I don’t think it was claimed that it does? But if you did want to work out how well something scaled you’d need to do the hello world tests and tests at various levels of “scaled” depending on how you want to implement that… which could the be extrapolated to any point on the “scaled” scale you like. The problem is, how do you define those data points?
The inverse of what you say is also true of course, just because something is slow in the hello world test does not mean it will scale better than something that was fast.
Also, given the following scenario:
- Framework A scores 10 seconds in the hello world test and 100 seconds in a more complex test
- Framework B scores 1 second in the hello world test and 100 seconds in the more complex test
The better choice is framework B because it scales in a more linear fashion and requests to the site will not all be the top level of complexity. You’re right that we cannot infer any of this from the hello world test, but it’s important to remember that we do need it as a data point before drawing any further conclusions.
I’m not saying it does either. But because it doesn’t, I’m saying the benchmark doesn’t tell us anything useful. It doesn’t tell us how each framework will perform with real applications, where things like queries and caching are far more significant than the framework’s overhead.
The problem with doing a more complex test is that you’re introducing multiple variables, which makes the test unfair. If you’re benchmarking the framework with caching then you’re actually benchmarking the caching layer, which is a worthwhile tests on its own but once you’re testing caching + framework the results become meaningless because you don’t know which of the two variables are affecting the performance.
It does tell us something useful, it tells us the overhead of each framework relative to one another. Considering I should be able to use any template system or ORM with any framework, bundling these into the test becomes pointless unless you use the same template system and ORM for each test… which will give the same overhead and all you’re really testing is the underlying framework relative performance… which is exactly what the hello world test does.
edit: You could use the above propsed test with the hello world test to work out the overhead of using a given ORM with a given framework ( Framework with ORM performance - Naked ORM performance - Hello world benchmark = Overhead of using a given ORM with a given framework) which might be interesting, but a lot of work.

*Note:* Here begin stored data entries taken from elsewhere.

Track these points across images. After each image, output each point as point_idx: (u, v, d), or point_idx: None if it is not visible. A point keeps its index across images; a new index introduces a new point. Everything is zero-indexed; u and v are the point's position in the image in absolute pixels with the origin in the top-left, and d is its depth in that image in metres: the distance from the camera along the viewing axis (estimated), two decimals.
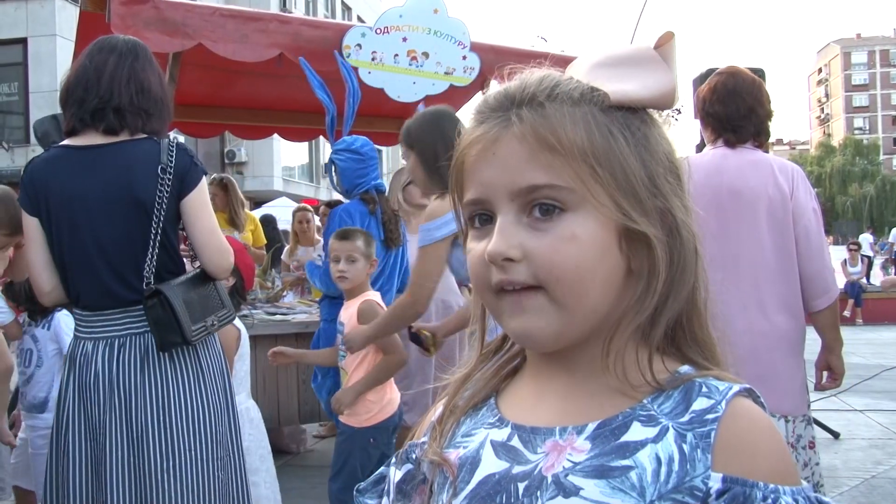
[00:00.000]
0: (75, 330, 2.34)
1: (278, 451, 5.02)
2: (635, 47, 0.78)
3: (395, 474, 0.89)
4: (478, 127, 0.77)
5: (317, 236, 7.10)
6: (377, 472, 0.93)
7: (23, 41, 18.90)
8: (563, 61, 0.82)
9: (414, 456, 0.88)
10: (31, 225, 2.30)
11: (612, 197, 0.72)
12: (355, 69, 4.39)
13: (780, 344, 2.53)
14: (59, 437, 2.27)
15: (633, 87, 0.75)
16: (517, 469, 0.75)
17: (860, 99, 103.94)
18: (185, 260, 2.44)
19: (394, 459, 0.91)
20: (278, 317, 4.75)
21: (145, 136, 2.31)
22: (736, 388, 0.73)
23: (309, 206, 7.47)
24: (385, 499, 0.89)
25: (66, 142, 2.32)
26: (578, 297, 0.72)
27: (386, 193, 3.91)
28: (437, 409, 0.88)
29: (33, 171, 2.30)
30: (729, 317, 0.84)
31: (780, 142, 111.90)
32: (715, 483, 0.68)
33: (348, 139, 3.86)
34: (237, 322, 2.92)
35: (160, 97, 2.35)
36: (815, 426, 2.80)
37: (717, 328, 0.80)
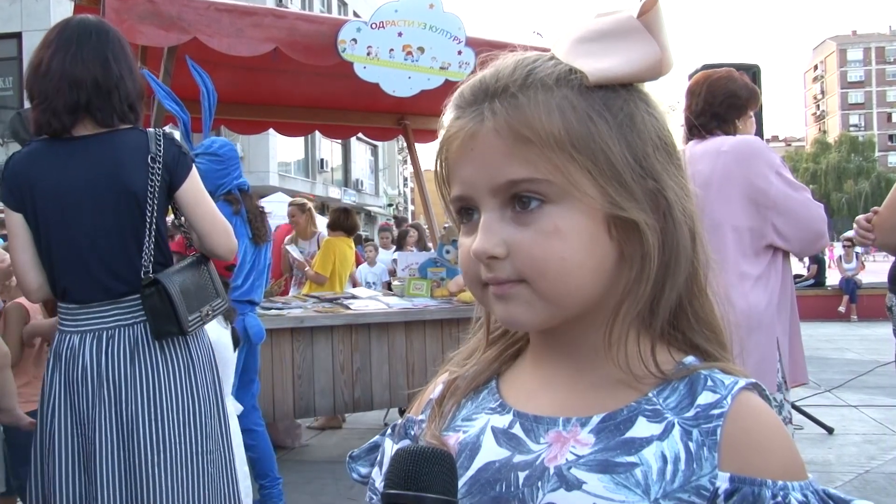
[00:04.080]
0: (59, 323, 2.30)
1: (273, 445, 5.03)
2: (617, 18, 0.73)
3: (392, 448, 0.87)
4: (456, 121, 0.74)
5: (312, 228, 7.13)
6: (371, 441, 0.91)
7: (17, 35, 18.84)
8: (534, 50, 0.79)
9: (412, 433, 0.86)
10: (16, 221, 2.26)
11: (595, 185, 0.70)
12: (354, 64, 4.39)
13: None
14: (45, 432, 2.23)
15: (616, 62, 0.71)
16: (518, 458, 0.74)
17: (856, 96, 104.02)
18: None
19: (390, 431, 0.89)
20: (273, 312, 4.75)
21: (130, 126, 2.29)
22: (742, 382, 0.72)
23: (300, 200, 7.49)
24: (377, 469, 0.88)
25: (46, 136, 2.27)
26: (564, 289, 0.71)
27: (249, 191, 3.94)
28: (437, 388, 0.87)
29: (15, 166, 2.26)
30: None
31: (775, 138, 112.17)
32: (723, 483, 0.67)
33: (206, 142, 3.87)
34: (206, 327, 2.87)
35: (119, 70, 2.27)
36: (796, 419, 2.84)
37: (720, 305, 0.78)
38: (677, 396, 0.72)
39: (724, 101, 2.82)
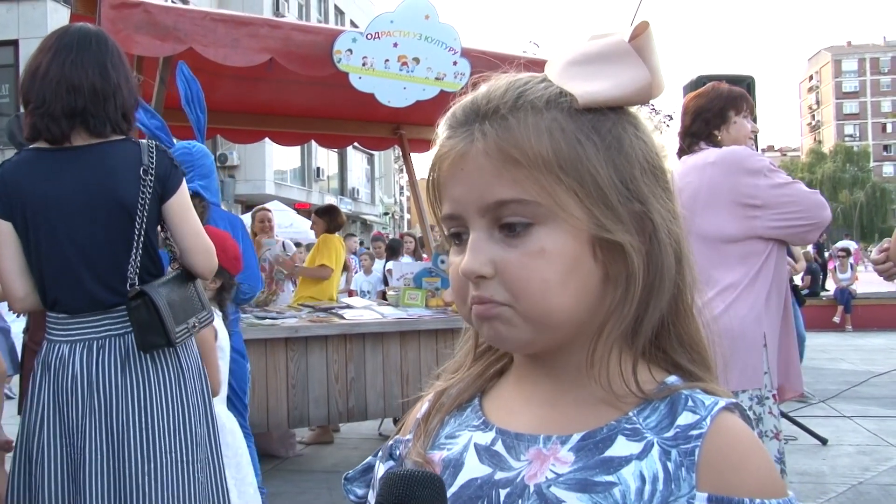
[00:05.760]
0: (47, 333, 2.29)
1: (267, 455, 5.02)
2: (608, 42, 0.75)
3: (379, 469, 0.88)
4: (447, 141, 0.76)
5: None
6: (365, 462, 0.92)
7: (14, 43, 18.84)
8: (530, 66, 0.80)
9: (398, 453, 0.87)
10: (4, 229, 2.24)
11: (582, 207, 0.71)
12: (349, 74, 4.39)
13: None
14: (31, 443, 2.21)
15: (606, 85, 0.73)
16: (500, 475, 0.75)
17: (850, 106, 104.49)
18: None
19: (380, 453, 0.89)
20: (268, 321, 4.74)
21: (123, 137, 2.28)
22: (722, 403, 0.72)
23: (269, 208, 7.50)
24: (371, 491, 0.88)
25: (38, 144, 2.27)
26: (546, 310, 0.71)
27: (199, 195, 3.68)
28: (423, 406, 0.88)
29: (6, 174, 2.25)
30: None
31: (771, 148, 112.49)
32: (700, 503, 0.67)
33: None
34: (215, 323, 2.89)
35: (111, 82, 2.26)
36: (790, 430, 2.84)
37: (721, 334, 0.79)
38: (658, 416, 0.72)
39: (694, 121, 2.95)
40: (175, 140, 3.78)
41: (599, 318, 0.74)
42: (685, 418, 0.71)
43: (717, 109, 2.92)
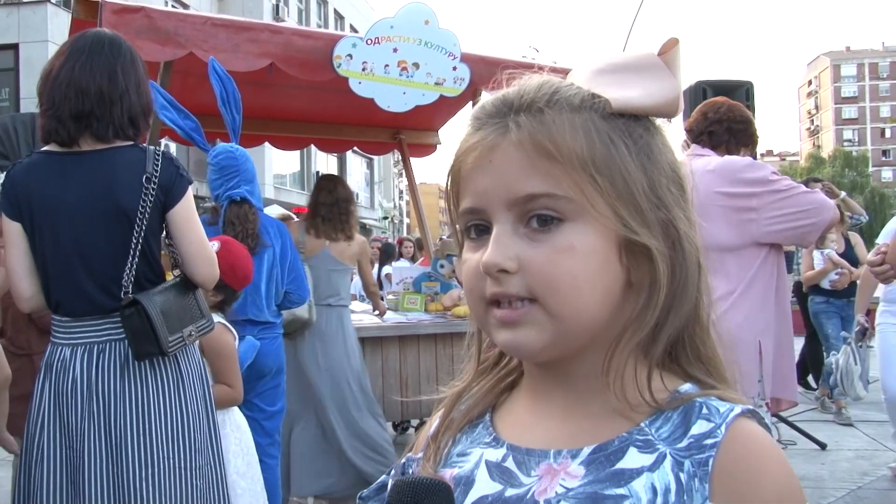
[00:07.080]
0: (52, 335, 2.31)
1: None
2: (639, 53, 0.76)
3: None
4: (474, 133, 0.74)
5: None
6: (379, 480, 0.91)
7: (14, 47, 18.86)
8: (554, 72, 0.79)
9: (410, 471, 0.86)
10: (14, 230, 2.28)
11: (612, 207, 0.70)
12: (349, 79, 4.40)
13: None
14: (32, 445, 2.23)
15: (636, 94, 0.73)
16: (510, 492, 0.74)
17: (849, 111, 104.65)
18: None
19: (392, 471, 0.89)
20: None
21: (130, 142, 2.30)
22: (738, 409, 0.70)
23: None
24: None
25: (48, 147, 2.30)
26: (574, 309, 0.70)
27: (247, 200, 3.64)
28: (434, 424, 0.86)
29: (15, 176, 2.29)
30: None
31: (770, 153, 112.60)
32: None
33: (211, 151, 3.72)
34: (232, 328, 2.90)
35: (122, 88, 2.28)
36: (790, 435, 2.84)
37: (723, 344, 0.78)
38: (670, 426, 0.71)
39: (740, 122, 2.97)
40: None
41: (618, 326, 0.73)
42: (699, 427, 0.70)
43: (753, 135, 3.00)
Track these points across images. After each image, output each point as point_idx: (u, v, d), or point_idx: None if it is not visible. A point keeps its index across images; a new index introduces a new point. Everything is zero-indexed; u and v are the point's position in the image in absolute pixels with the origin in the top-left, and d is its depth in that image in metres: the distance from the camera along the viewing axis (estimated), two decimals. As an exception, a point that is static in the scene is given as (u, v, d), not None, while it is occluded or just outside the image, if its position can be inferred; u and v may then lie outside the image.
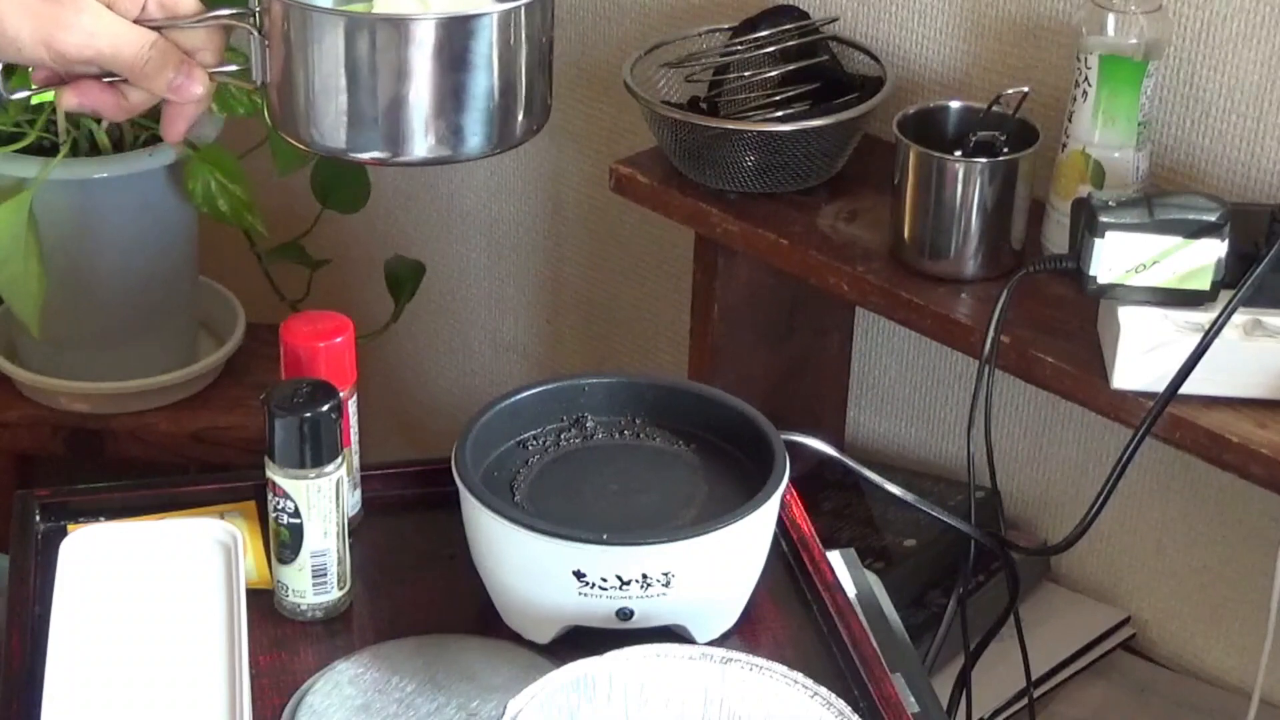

I built a static site generator in Slim last week. It’s a real application, it uses framework+caching in its operation.
But it’d be totally unfair to try benchmarking its performance against any other framework based application, since my app only really gets involved in delivering /short/urls (or building out pages that don’t yet exist on the filesystem)
Which is important to do. Some frameworks have better caching layers than others, and the degree to which we can leverage cache is a huge factor in how well a real world application will perform.
TL;DR: But but but… Then you’re putting yourself back to square one within the context of achieving a fair comparison.
You need a team of pro coders who had never touched any of these frameworks before, give them a spec (waterfall! Ugh!), give them all the time that they’d require to learn, build, tune and optimise and then you could benchmark.
But that’s the same as the hello world test in the first place.
- Uniform coder ability
- there’s only one guy doing it so there’s no variance in ability across each test project
- Given the same spec
- it’s just “get the framework to display hello world”
- Learn and build
- optimisation is excluded from this test so that it’s uniform across all test projects and can therefore be discounted
- check and compare the results for each of the test projects.
Whether a comparison is even relevant is questionable as you quite rightly say, a real world application is a different beast to a controlled framework comparison study, which this is intended to be.